SOAL TERTULIS 1
Tulis ulang bagian artikel tentang mobil murah dari "SUARA MERDEKA, 02" sampai "manajemen transportasi umum.", dan ganti "BBM" dengan "bahan bakar minyak".
SOAL TERTULIS 2
Jawab pertanyaan berikut berdasarkan artikel tentang mobil murah.
(a) Di surat kabar apa dan pada tanggal berapa artikel ini dimuat?
(b) Berapa batas isi silinder mobil yang bisa dipasarkan tanpa PPnBM?
(c) Dari mana datang penolakan paling kuat terhadap kebijakan tersebut?
SOAL TERTULIS 3
Menurut artikel tentang mobil murah, mengapa mobil tertentu bisa dipasarkan tanpa PPnBM? Jelaskan dalam satu sampai tiga kalimat.

··· KUTIPAN BACAAN

Kamis, 03 Oktober 2013

Mobil Minus Kecerdasan Kolektif

Mobil Minus Kecerdasan Kolektif
Indarto  ;  Ketua Program Magister Manajemen Universitas Semarang (USM)
SUARA MERDEKA, 02 Oktober 2013


"Memudahkan tiap warga membeli mobil sama artinya dengan mendorong konsumsi BBM ke level tak terbatas"

PRO dan kontra kebijakan mobil murah dan ramah lingkungan (low car green car/LCGC) yang diluncurkan pemerintah melalui PP Nomor 41 Tahun 2013 tentang Insentif Pajak Penjualan atas Barang Mewah (PPnBM) bagi produksi mobil ramah lingkungan terus berkembang. Dengan berpayung regulasi itu, mobil dengan isi silinder di bawah 1.200 cc dan konsumsi BBM paling sedikit 20 km/ l bisa dipasarkan tanpa PPnBM. Sebagian masyarakat menyambut baik kebijakan tersebut, tetapi juga banyak yang menolak. Penolakan paling kuat datang dari Pemprov DKI Jakarta yang sedang berjuang mengatasi kemacetan dengan membenahi manajemen transportasi umum.

······
··· DAFTAR ENTRI

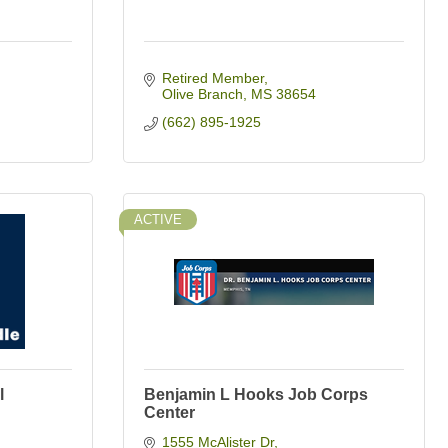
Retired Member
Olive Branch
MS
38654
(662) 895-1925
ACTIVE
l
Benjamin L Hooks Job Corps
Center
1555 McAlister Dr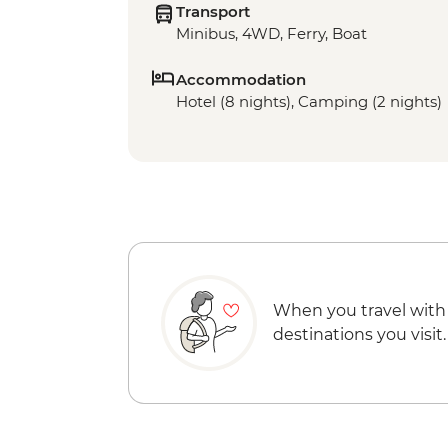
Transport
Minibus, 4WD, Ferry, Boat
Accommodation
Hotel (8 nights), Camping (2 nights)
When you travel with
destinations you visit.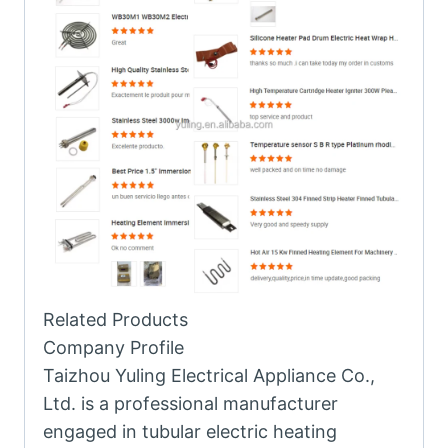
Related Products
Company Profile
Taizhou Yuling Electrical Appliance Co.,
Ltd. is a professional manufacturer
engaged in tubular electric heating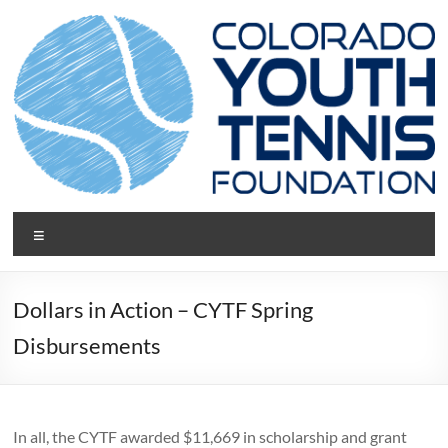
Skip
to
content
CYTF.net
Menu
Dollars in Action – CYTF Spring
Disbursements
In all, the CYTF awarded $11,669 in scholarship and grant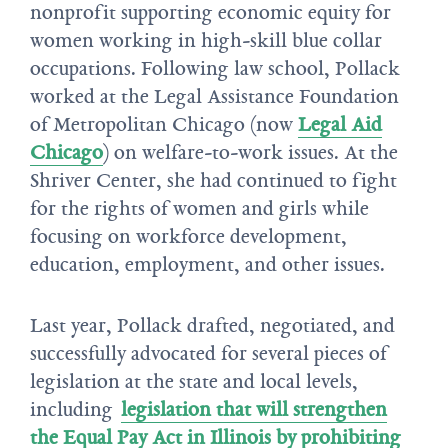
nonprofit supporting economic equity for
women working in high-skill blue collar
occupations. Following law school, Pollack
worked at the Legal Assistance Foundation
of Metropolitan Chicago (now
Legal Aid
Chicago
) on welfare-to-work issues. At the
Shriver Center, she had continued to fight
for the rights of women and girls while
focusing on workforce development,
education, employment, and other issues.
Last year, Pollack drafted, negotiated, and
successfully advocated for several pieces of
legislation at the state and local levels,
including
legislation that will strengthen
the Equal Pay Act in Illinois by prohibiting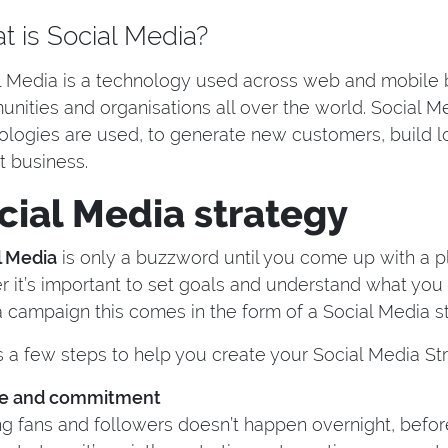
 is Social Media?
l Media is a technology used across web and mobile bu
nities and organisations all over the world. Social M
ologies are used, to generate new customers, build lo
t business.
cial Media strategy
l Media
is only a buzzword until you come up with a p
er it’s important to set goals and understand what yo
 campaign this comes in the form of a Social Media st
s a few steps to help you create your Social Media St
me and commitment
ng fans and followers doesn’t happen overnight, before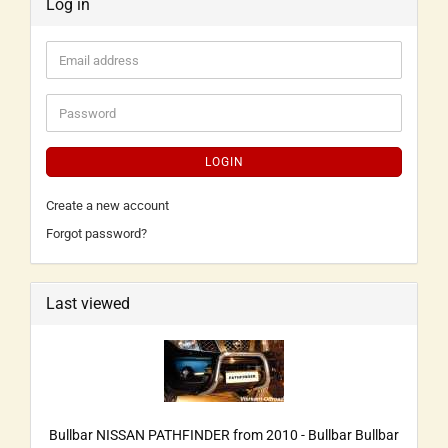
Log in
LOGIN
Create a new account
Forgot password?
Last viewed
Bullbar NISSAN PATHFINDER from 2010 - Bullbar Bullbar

······

JAWABAN LATIHAN 1
SUARA MERDEKA, 02 Oktober 2013


"Memudahkan tiap warga membeli mobil sama artinya dengan mendorong konsumsi bahan bakar minyak ke level tak terbatas"

PRO dan kontra kebijakan mobil murah dan ramah lingkungan (low car green car/LCGC) yang diluncurkan pemerintah melalui PP Nomor 41 Tahun 2013 tentang Insentif Pajak Penjualan atas Barang Mewah (PPnBM) bagi produksi mobil ramah lingkungan terus berkembang. Dengan berpayung regulasi itu, mobil dengan isi silinder di bawah 1.200 cc dan konsumsi bahan bakar minyak paling sedikit 20 km/ l bisa dipasarkan tanpa PPnBM. Sebagian masyarakat menyambut baik kebijakan tersebut, tetapi juga banyak yang menolak. Penolakan paling kuat datang dari Pemprov DKI Jakarta yang sedang berjuang mengatasi kemacetan dengan membenahi manajemen transportasi umum.

JAWABAN LATIHAN 2
(a) Suara Merdeka, 02 Oktober 2013.
(b) Di bawah 1.200 cc.
(c) Dari Pemprov DKI Jakarta.

JAWABAN LATIHAN 3
Mobil itu berpayung PP Nomor 41 Tahun 2013 tentang insentif PPnBM bagi produksi mobil ramah lingkungan. Berdasarkan regulasi tersebut, mobil dengan isi silinder di bawah 1.200 cc dan konsumsi BBM paling sedikit 20 km/l bisa dipasarkan tanpa PPnBM.